*Source information*.
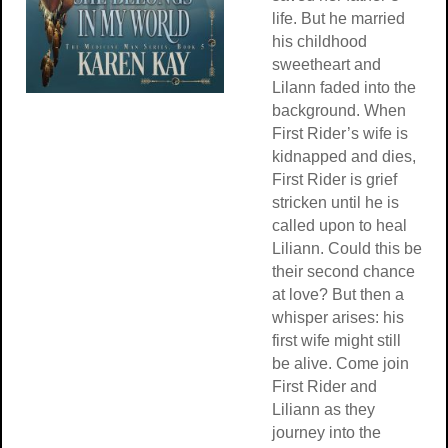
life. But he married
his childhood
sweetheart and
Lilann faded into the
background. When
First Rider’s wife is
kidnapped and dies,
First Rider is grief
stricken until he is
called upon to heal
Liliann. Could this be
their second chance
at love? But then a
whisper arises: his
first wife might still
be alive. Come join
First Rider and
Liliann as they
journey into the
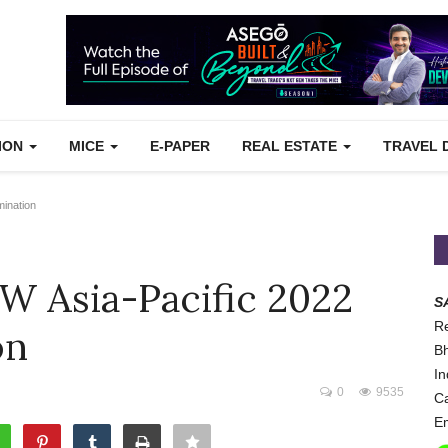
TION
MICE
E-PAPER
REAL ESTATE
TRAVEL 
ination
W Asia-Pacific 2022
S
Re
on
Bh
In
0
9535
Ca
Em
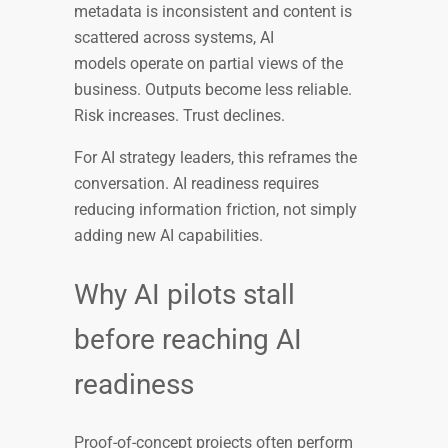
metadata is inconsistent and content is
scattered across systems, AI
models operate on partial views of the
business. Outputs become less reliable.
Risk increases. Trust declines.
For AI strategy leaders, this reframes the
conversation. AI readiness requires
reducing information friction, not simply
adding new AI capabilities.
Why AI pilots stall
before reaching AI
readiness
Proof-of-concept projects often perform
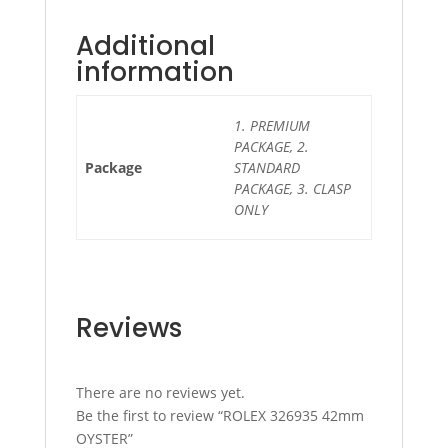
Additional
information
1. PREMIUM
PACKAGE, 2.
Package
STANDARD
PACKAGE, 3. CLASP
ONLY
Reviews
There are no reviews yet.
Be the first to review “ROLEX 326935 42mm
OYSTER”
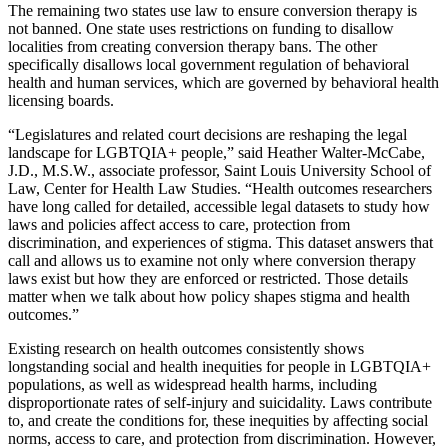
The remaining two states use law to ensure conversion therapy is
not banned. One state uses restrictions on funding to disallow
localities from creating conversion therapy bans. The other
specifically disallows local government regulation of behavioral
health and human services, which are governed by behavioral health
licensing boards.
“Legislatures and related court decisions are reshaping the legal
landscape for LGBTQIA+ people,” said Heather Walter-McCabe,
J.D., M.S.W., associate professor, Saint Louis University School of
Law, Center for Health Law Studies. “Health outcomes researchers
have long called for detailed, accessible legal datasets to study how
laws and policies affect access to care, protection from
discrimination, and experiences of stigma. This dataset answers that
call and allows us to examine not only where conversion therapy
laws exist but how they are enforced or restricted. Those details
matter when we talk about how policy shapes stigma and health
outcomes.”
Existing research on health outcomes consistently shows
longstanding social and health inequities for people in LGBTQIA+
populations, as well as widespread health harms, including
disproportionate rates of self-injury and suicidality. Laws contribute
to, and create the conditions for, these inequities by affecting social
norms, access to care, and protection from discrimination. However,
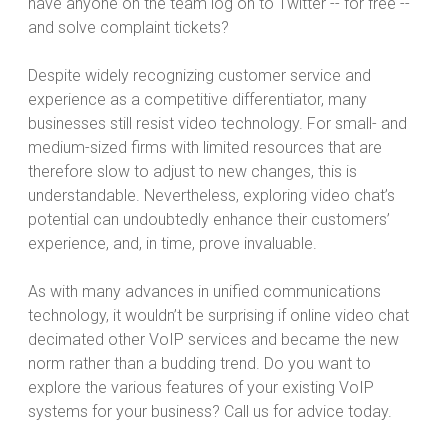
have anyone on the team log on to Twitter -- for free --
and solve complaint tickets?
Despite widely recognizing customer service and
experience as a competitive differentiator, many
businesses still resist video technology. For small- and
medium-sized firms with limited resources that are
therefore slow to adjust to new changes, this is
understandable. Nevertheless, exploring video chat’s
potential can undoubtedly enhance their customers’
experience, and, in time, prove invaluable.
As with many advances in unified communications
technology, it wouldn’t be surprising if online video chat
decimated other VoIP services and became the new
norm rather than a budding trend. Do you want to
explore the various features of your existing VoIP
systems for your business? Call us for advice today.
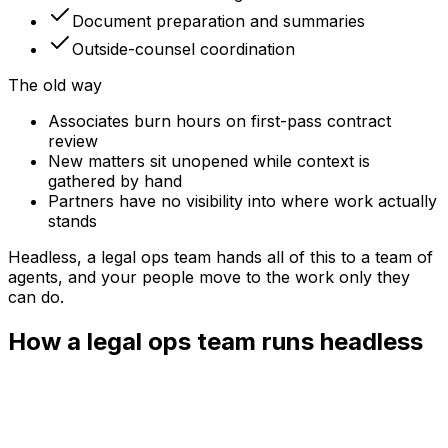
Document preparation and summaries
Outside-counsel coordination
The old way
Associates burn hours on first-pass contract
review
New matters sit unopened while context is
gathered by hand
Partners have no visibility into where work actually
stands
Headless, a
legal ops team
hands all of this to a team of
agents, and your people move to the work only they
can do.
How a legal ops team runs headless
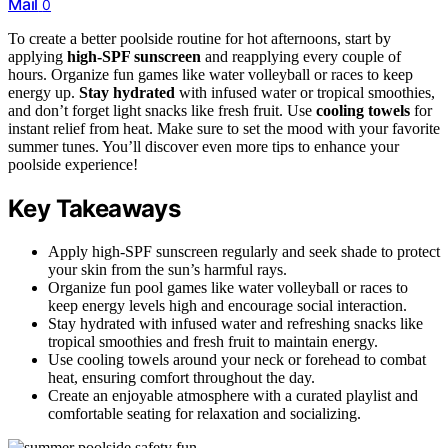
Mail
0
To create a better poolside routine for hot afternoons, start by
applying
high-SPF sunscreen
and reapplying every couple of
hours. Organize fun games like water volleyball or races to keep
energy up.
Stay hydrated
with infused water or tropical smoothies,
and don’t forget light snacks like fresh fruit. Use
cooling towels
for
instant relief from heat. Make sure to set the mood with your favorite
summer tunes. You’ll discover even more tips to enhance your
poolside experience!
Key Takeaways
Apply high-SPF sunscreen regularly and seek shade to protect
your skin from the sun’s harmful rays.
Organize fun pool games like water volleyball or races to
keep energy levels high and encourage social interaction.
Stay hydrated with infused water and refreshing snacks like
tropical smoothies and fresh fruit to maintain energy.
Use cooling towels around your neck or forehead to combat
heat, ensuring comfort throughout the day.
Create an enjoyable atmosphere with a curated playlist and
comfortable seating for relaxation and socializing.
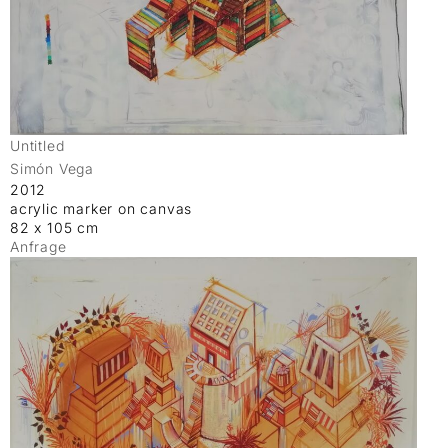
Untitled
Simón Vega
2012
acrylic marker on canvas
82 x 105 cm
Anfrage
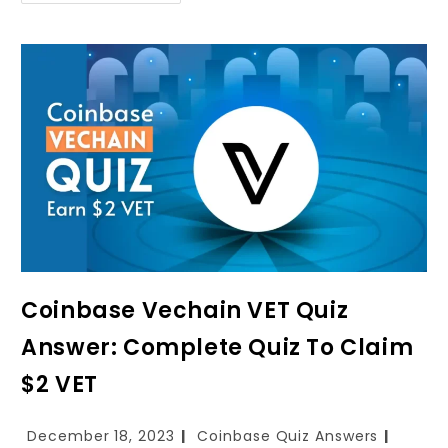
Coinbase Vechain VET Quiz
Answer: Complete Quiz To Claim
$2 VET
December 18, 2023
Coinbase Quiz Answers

*What you have to do*. Above are the records; return the lines in them from the one with "technology, it wouldn’t" to the one with "Use cooling towels", inclusive, exactly and without images.

*Answer for the task*.
technology, it wouldn’t be surprising if online video chat
decimated other VoIP services and became the new
norm rather than a budding trend. Do you want to
explore the various features of your existing VoIP
systems for your business? Call us for advice today.
Document preparation and summaries
Outside-counsel coordination
The old way
Associates burn hours on first-pass contract
review
New matters sit unopened while context is
gathered by hand
Partners have no visibility into where work actually
stands
Headless, a
legal ops team
hands all of this to a team of
agents, and your people move to the work only they
can do.
How a legal ops team runs headless
Mail
0
To create a better poolside routine for hot afternoons, start by
applying
high-SPF sunscreen
and reapplying every couple of
hours. Organize fun games like water volleyball or races to keep
energy up.
Stay hydrated
with infused water or tropical smoothies,
and don’t forget light snacks like fresh fruit. Use
cooling towels
for
instant relief from heat. Make sure to set the mood with your favorite
summer tunes. You’ll discover even more tips to enhance your
poolside experience!
Key Takeaways
Apply high-SPF sunscreen regularly and seek shade to protect
your skin from the sun’s harmful rays.
Organize fun pool games like water volleyball or races to
keep energy levels high and encourage social interaction.
Stay hydrated with infused water and refreshing snacks like
tropical smoothies and fresh fruit to maintain energy.
Use cooling towels around your neck or forehead to combat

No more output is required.